Les souvenirs les plus vagues me sont
restés de ma première existence. C'est à peine si, dans le passé
lointain, dans la nuit des mois écoulés, je retrouve la notion
consciente de ma vie et la trace de sensations éprouvées.
Et cependant, dans la pénombre de ce rêve insaisissable, j'entrevois,
il me semble, de flottantes images, et je ne sais quelle préfiguration
de moi-même dans laquelle j'éprouve, je l'avoue, quelque peine à me
reconnaître.
C'était donc moi, cette rampante chenille que je revois sans cesse dans
l'évocation de ma lointaine jeunesse, cette bête gloutonne qui,
toujours accrochée a quelque feuille, la dévore avec une avidité
insatiable.
Hélas! oui, je me les rappelle maintenant ces jours d'existence
grossière où, sans cesse aiguillonnée par le besoin, je mangeais,
mangeais sans cesse, comme emportée par un irrésistible courant de
vitalité absorbante!
Quelle honte! Et cependant je m'explique aujourd'hui ces besoins
impérieux; je la comprends, cette impulsion organique qui me poussait,
larve informe, vers un avenir de développement et de floraison. Mais
alors nul sentiment, nulle pensée, nulle prévision de mon
épanouissement futur. Et de quel secours eût été pour moi, cependant,
le pressentiment de cet avenir dans mes crises périodiques de
défaillance!
La douleur est-elle donc, en ce monde, une loi si nécessaire qu'un
pauvre papillon ne puisse arriver à ses ailes qu'après avoir subi
jusqu'à la dernière la série de ses mortelles souffrances?
De semaine en semaine, je me sentais assaillie par des langueurs
indéfinissables. Une sorte de catalepsie, douloureuse m'envahissait le
corps tout entier.
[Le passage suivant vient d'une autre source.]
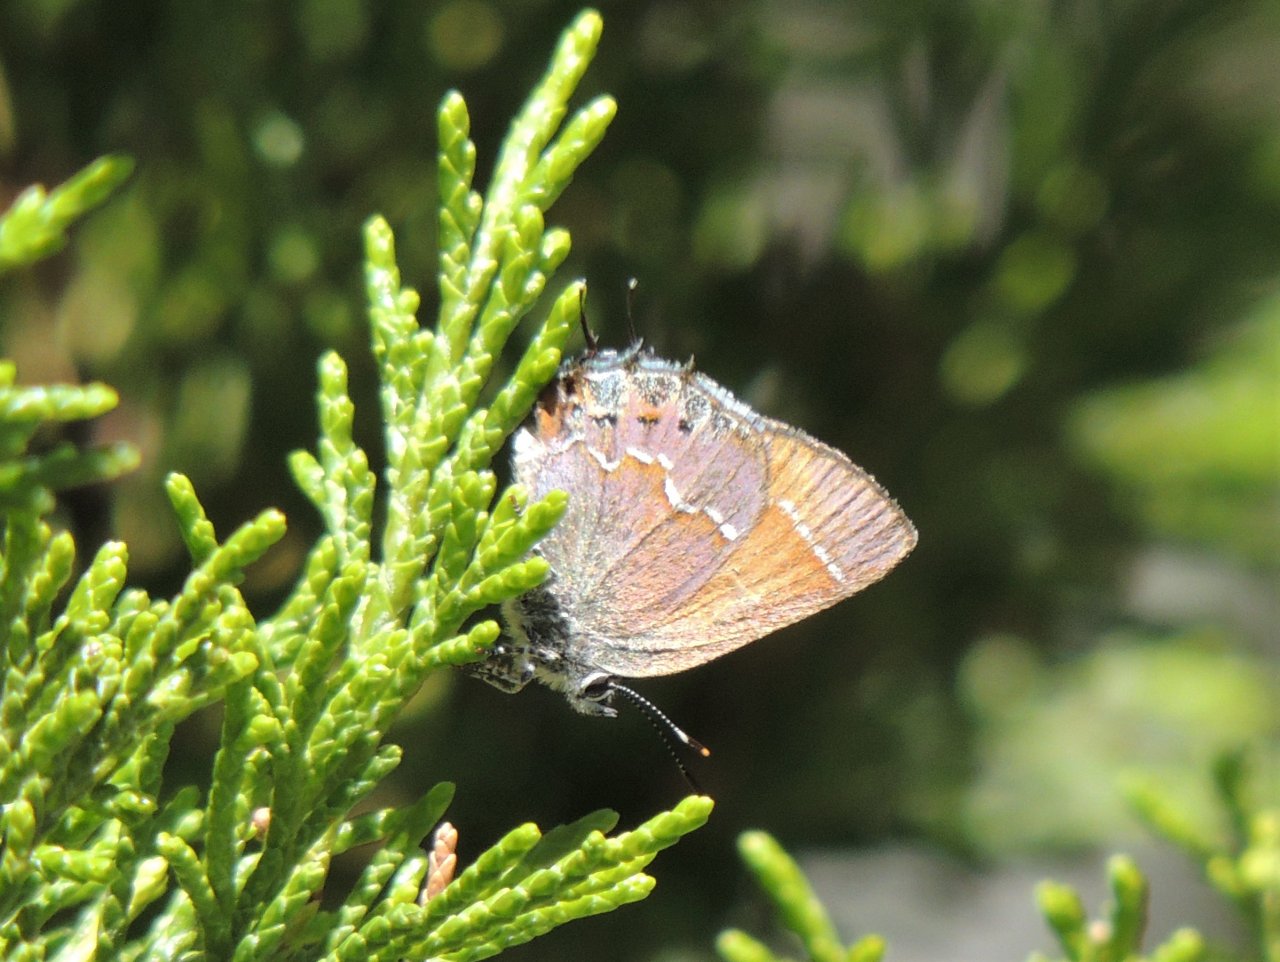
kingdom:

Cette faim toujours inassouvie, cette ardeur
dévorante qui résumait toutes mes facultés cédait elle-même et reculait
devant la crise redoutable; et ce n'était qu'après une tension générale
de tout mon être et une sorte d'agonie remplie des plus étranges
visions que je sentais enfin la secousse de la délivrance, après
laquelle ma peau fendue et crispée se roulait sur elle-même et se
détachait de moi comme un suaire déchiré.
Il est vrai qu'après chacune de ces phases douloureuses, je me
raccrochais à la vie avec une énergie toute renouvelée. Je sentais mon
corps s'accroître rapidement. Les teintes vagues et grisâtres de mon
enfance se modifiaient également et tout à mon avantage. Je finis par
revêtir une livrée d'un noir magnifique. Les épines dont chacun de mes
anneaux était hérissé miroitaient de l'éclat sombre d'une dague d'acier
bruni, et sur l'opulent velours de ma robe étincelaient, par rangées
circulaires, des ceintures de perles d'une éclatante blancheur.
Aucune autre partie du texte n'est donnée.